Functors in arrow category

Question

I am studying Awodey's Category theory book. I have trouble understanding the following line:

Observe that there are two functors in arrow category i.e.
$$
\begin{align}
\mathscr{C} \xleftarrow{\textbf{dom}} \mathscr{C}^{\rightarrow} \xrightarrow{\textbf{cod}} \mathscr{C}
\end{align}
$$
where $\mathscr{C}^{\rightarrow}$ is the arrow category corresponding to $\mathscr{C}$.

They have not mentioned what these $\textbf{dom}$ and $\textbf{cod}$ are? How do we prove that these are functors?

My understanding:
Now, in the diagram given below:

$\textbf{dom}:\mathscr{C}^{\rightarrow} \xrightarrow{\textbf{dom}} \mathscr{C}$. So,

$[f:A \to B] \mapsto A $ (object mapping of functor $\textbf{dom}$) and
if $g=(g_1,g_2):[f:A \to B] \to [f':A' \to B'] $, then $(g_1,g_2) \mapsto [f:A \to B]$ (the morphism mapping of functor $\textbf{dom}$ ).
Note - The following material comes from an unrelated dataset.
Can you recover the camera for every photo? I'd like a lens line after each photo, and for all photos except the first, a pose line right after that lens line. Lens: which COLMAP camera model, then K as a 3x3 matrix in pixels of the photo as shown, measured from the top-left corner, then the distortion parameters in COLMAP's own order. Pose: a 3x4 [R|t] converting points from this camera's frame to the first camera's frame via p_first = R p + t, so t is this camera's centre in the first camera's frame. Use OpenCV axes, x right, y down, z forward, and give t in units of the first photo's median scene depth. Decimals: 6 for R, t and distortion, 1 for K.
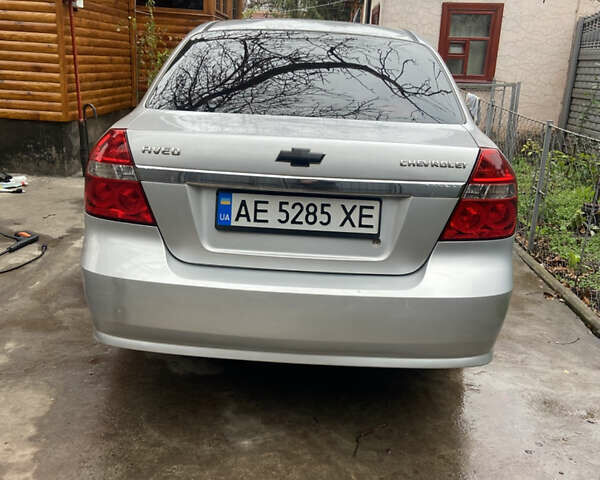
lens RADIAL K [[586.0, 0, 300.0], [0, 586.0, 240.0], [0, 0, 1]] dist [0.005511, 0.003632]
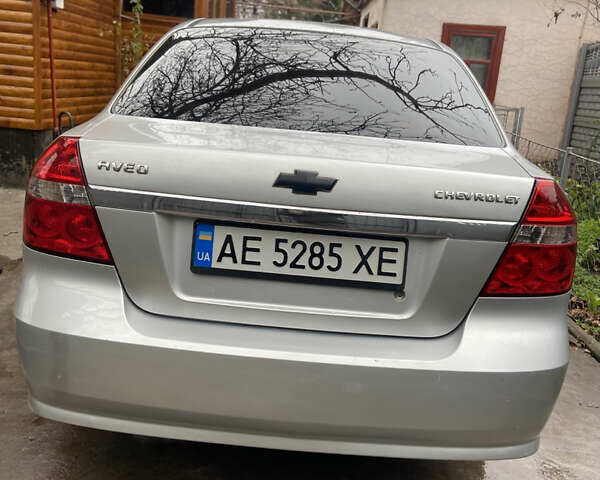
lens RADIAL K [[586.0, 0, 300.0], [0, 586.0, 240.0], [0, 0, 1]] dist [0.005511, 0.003632]
pose [[0.999157, 0.032569, 0.024986, -0.016837], [-0.031764, 0.998984, -0.031963, -0.029994], [-0.026002, 0.031142, 0.999177, 0.172363]]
Using this definition, If I proceed to prove the statement:
(a)
$$
\textbf{dom} ( g:f \to f' ) = \textbf{dom}(g): \textbf{dom}(f) \to \textbf{dom}(f')
$$

LHS = $f:A \to B$ and RHS = $\textbf{dom}(g): A \to A'$ (which seems absurd)
I am not sure if this makes sense.

Answer 1

Writing: $$f\stackrel{(g_1,g_2)}{\to}f'\tag1$$ where $f,f'$ are objects of arrow category $\mathcal C^{\to}$ and pair $(g_1,g_2)$ is an element of homset $\mathcal C^{\to}(f,f')$ represents a commuting diagram pictured in your question.
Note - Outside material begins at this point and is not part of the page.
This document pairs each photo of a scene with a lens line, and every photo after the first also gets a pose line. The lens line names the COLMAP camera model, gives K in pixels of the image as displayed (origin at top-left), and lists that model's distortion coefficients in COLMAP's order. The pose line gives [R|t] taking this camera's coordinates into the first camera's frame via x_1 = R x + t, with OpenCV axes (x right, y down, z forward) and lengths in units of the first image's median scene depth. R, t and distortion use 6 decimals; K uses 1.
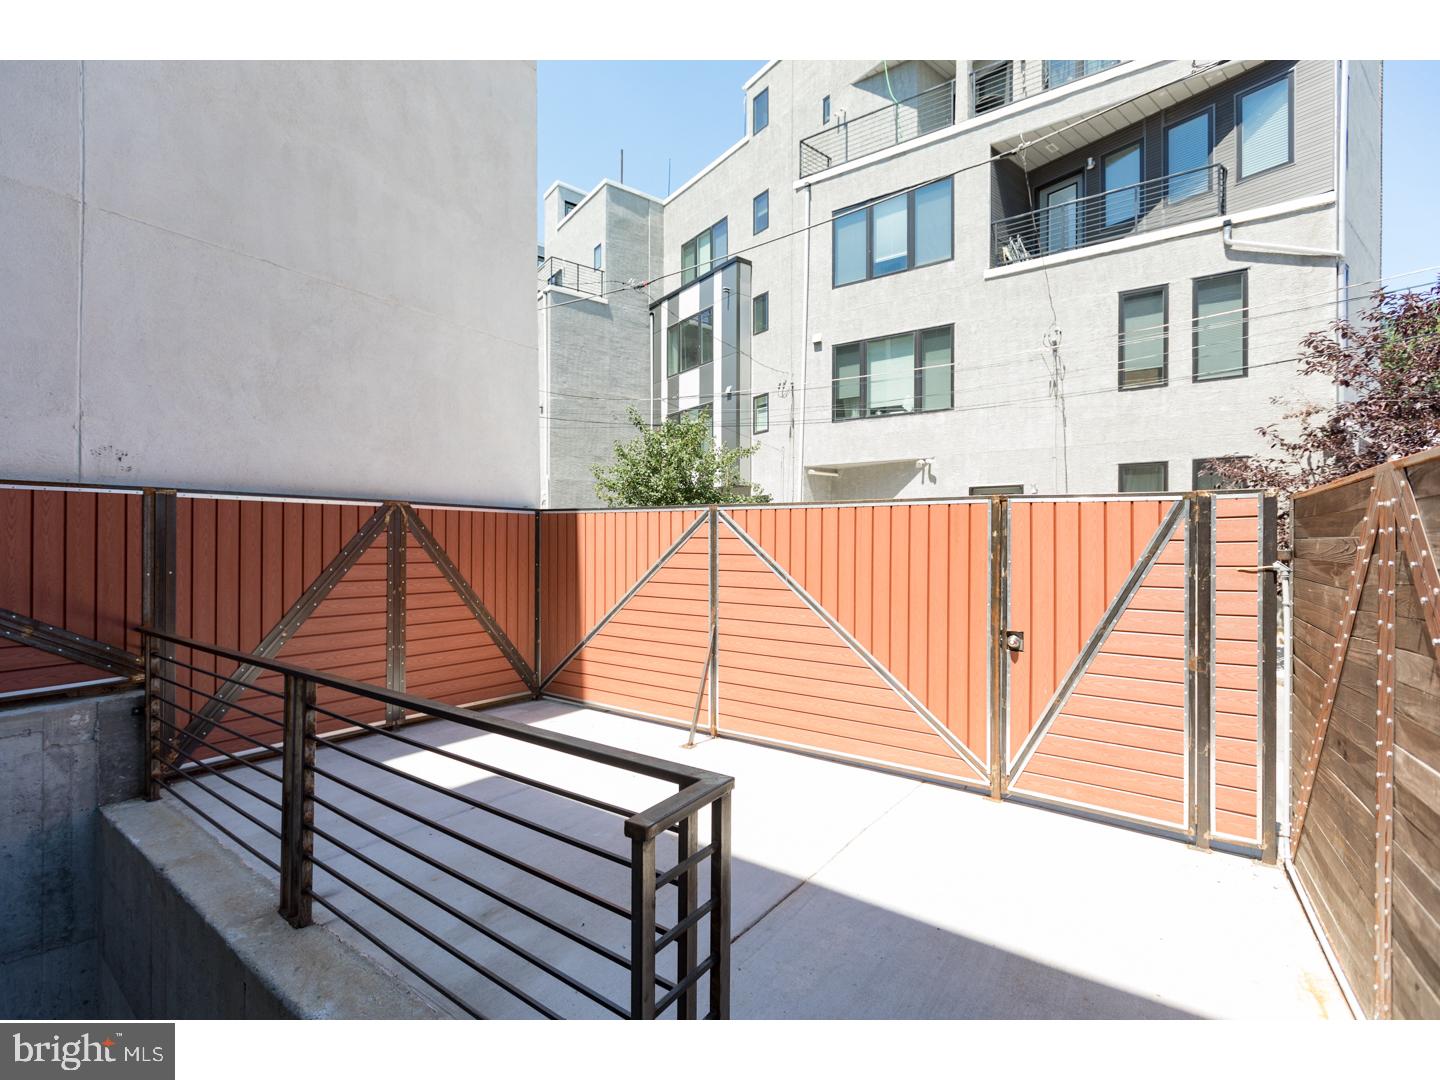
lens RADIAL K [[637.9, 0, 716.3], [0, 637.9, 543.1], [0, 0, 1]] dist [-0.000490, -0.000154]
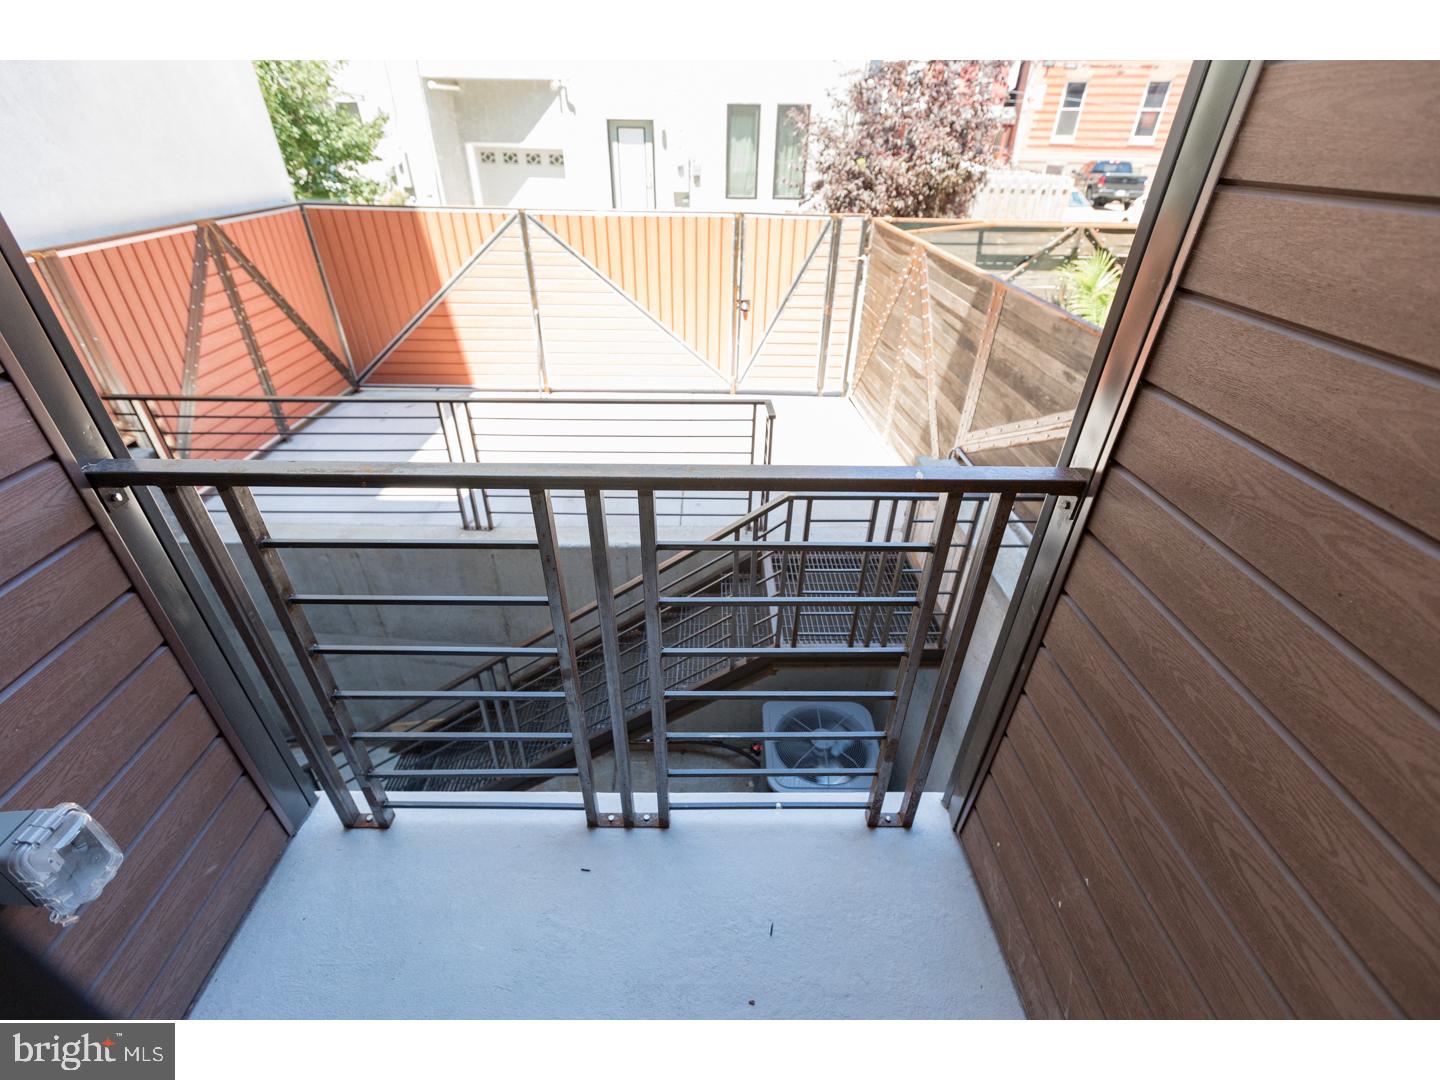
lens RADIAL K [[637.9, 0, 716.3], [0, 637.9, 543.1], [0, 0, 1]] dist [-0.000490, -0.000154]
pose [[0.808804, -0.311428, 0.498847, -0.719978], [-0.011499, 0.839730, 0.542883, -0.265942], [-0.587966, -0.444822, 0.675596, -0.458127]]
We have the functor $\mathbf{dom}:\mathcal C^{\to}\to\mathcal C$ prescribed by:$$[f\stackrel{(g_1,g_2)}{\to}f']\mapsto[\mathsf{dom}f\stackrel{g_1}{\to}\mathsf{dom}f']$$

And we have the functor $\mathbf{cod}:\mathcal C^{\to}\to\mathcal C$ prescribed by:$$[f\stackrel{(g_1,g_2)}{\to}f']\mapsto[\mathsf{cod}f\stackrel{g_2}{\to}\mathsf{cod}f']$$

In order to prove that $\mathbf{dom}$ and $\mathbf{cod}$ are functors it must be shown both of them respect identities and composition.

If $(1)$ stands for an identity then $f=f'$ and $g_1,g_2$ are both identities in $\mathcal C$. This guarantees that identities are respected.

By composition we must expand $(1)$ to: $$f\stackrel{(g_1,g_2)}{\to}f'\text{ and }f'\stackrel{(g'_1,g'_2)}{\to}f''\tag2$$with commuting squares.

Then we have: $$(g'_1,g'_2)\circ(g_1,g_2)=(g'_1\circ g_1,g'_2\circ g_2)$$assuring that composition is respected.